--- RECORDS TO PROCESS Enclosed Below ---

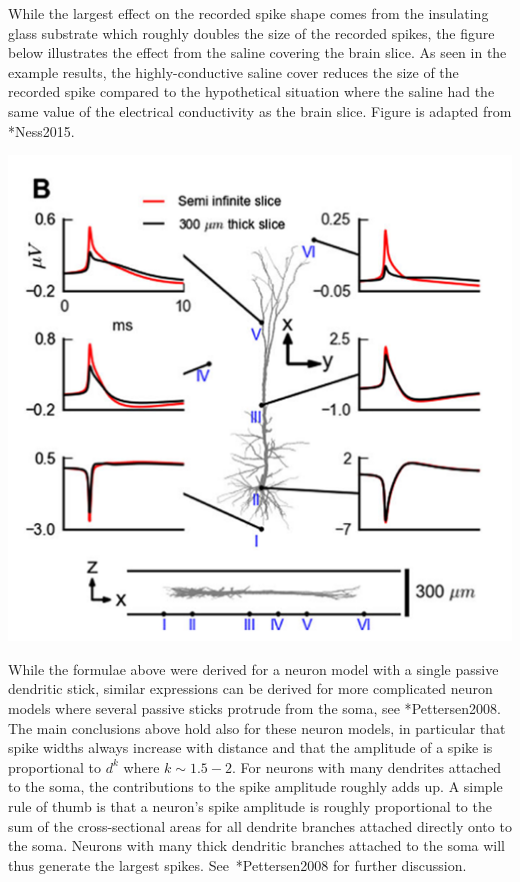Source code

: While the largest effect on the recorded spike shape comes from the insulating 
glass substrate which roughly doubles the size of the recorded spikes, the figure below illustrates the 
effect from the saline covering the brain slice. As seen in the example results, the highly-conductive 
saline cover reduces the size of the recorded spike compared to the hypothetical 
situation where the saline had the same value of the electrical conductivity as the brain slice.
Figure is adapted from \citeasnoun**{Ness2015}.
%
\begin{center}
\includegraphics{Figures/Spikes/Spikes-MEA-2-w43-r300}
\end{center}
%


While the formulae above were derived for a neuron model with a single passive dendritic stick, similar expressions can be derived for 
more complicated neuron models where several passive sticks protrude from the soma, see \citeasnoun**{Pettersen2008}.
The main conclusions above hold also for these neuron models, in particular that spike widths always increase with distance and that
the amplitude of a spike is proportional to $d^{k}$ where $k\sim1.5-2$. For neurons with many dendrites attached to the 
soma, the contributions to the spike amplitude roughly adds up. A simple rule of thumb is that a neuron's spike amplitude is 
roughly proportional to the sum of the cross-sectional areas for all dendrite branches attached directly onto to the soma. Neurons with many thick
dendritic branches attached to the soma will thus generate the largest spikes. See~\citeasnoun**{Pettersen2008} for further discussion.


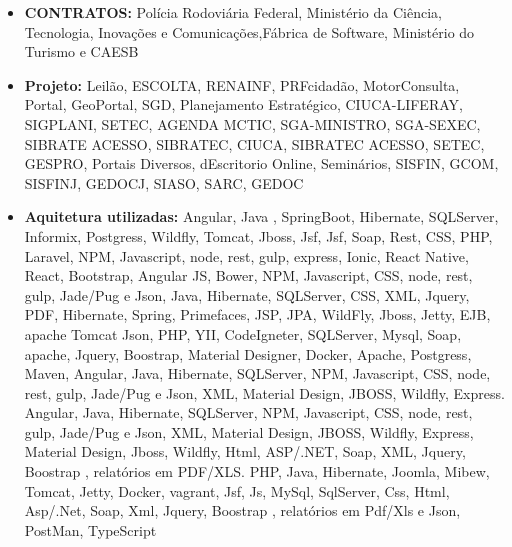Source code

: \documentclass[10pt,a4paper]{altacv}
\begin{document}
\begin{itemize}
\item \textbf{CONTRATOS:} Polícia Rodoviária Federal, Ministério da Ciência, Tecnologia, Inovações e Comunicações,Fábrica de Software, Ministério do Turismo e CAESB
\item \textbf{Projeto:} Leilão, ESCOLTA, RENAINF, PRFcidadão, MotorConsulta, Portal, GeoPortal, SGD, Planejamento Estratégico, CIUCA-LIFERAY, SIGPLANI, SETEC, AGENDA MCTIC, SGA-MINISTRO, SGA-SEXEC, SIBRATE ACESSO, SIBRATEC, CIUCA, SIBRATEC ACESSO, SETEC, GESPRO, Portais Diversos, dEscritorio Online, Seminários, SISFIN, GCOM, SISFINJ, GEDOCJ, SIASO, SARC, GEDOC
\item \textbf{Aquitetura utilizadas: }Angular, Java , SpringBoot, Hibernate, SQLServer, Informix, Postgress, Wildfly, Tomcat, Jboss, Jsf, Jsf, Soap, Rest, CSS, PHP, Laravel, NPM, Javascript, node, rest, gulp, express, Ionic, React Native, React, Bootstrap, Angular JS, Bower, NPM, Javascript, CSS, node, rest, gulp, Jade/Pug e Json, Java, Hibernate, SQLServer, CSS, XML, Jquery, PDF, Hibernate, Spring, Primefaces, JSP, JPA, WildFly, Jboss, Jetty, EJB, apache Tomcat Json, PHP,  YII, CodeIgneter, SQLServer,  Mysql, Soap, apache, Jquery, Boostrap, Material Designer, Docker, Apache, Postgress, Maven,
Angular, Java, Hibernate, SQLServer,  NPM, Javascript, CSS, node, rest, gulp, Jade/Pug e Json, XML, Material Design, JBOSS, Wildfly, Express. Angular, Java, Hibernate, SQLServer,  NPM, Javascript, CSS, node, rest, gulp, Jade/Pug e Json, XML, Material Design, JBOSS, Wildfly, Express, Material Design, Jboss, Wildfly, Html, ASP/.NET, Soap, XML, Jquery, Boostrap , relatórios em PDF/XLS.
PHP, Java, Hibernate, Joomla, Mibew, Tomcat, Jetty, Docker, vagrant, Jsf, Js, MySql, SqlServer, Css, Html, Asp/.Net, Soap, Xml, Jquery, Boostrap , relatórios em Pdf/Xls e Json, PostMan, TypeScript
\end{itemize}

\end{document}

--- End of Enclosed RECORDS TO PROCESS ---

#### [YOUR OBJECTIVE]
Copy each line of the entries that includes the word "from".

#### [WRITTEN SOLUTION]
: While the largest effect on the recorded spike shape comes from the insulating 
effect from the saline covering the brain slice. As seen in the example results, the highly-conductive 
Figure is adapted from \citeasnoun**{Ness2015}.
more complicated neuron models where several passive sticks protrude from the soma, see \citeasnoun**{Pettersen2008}.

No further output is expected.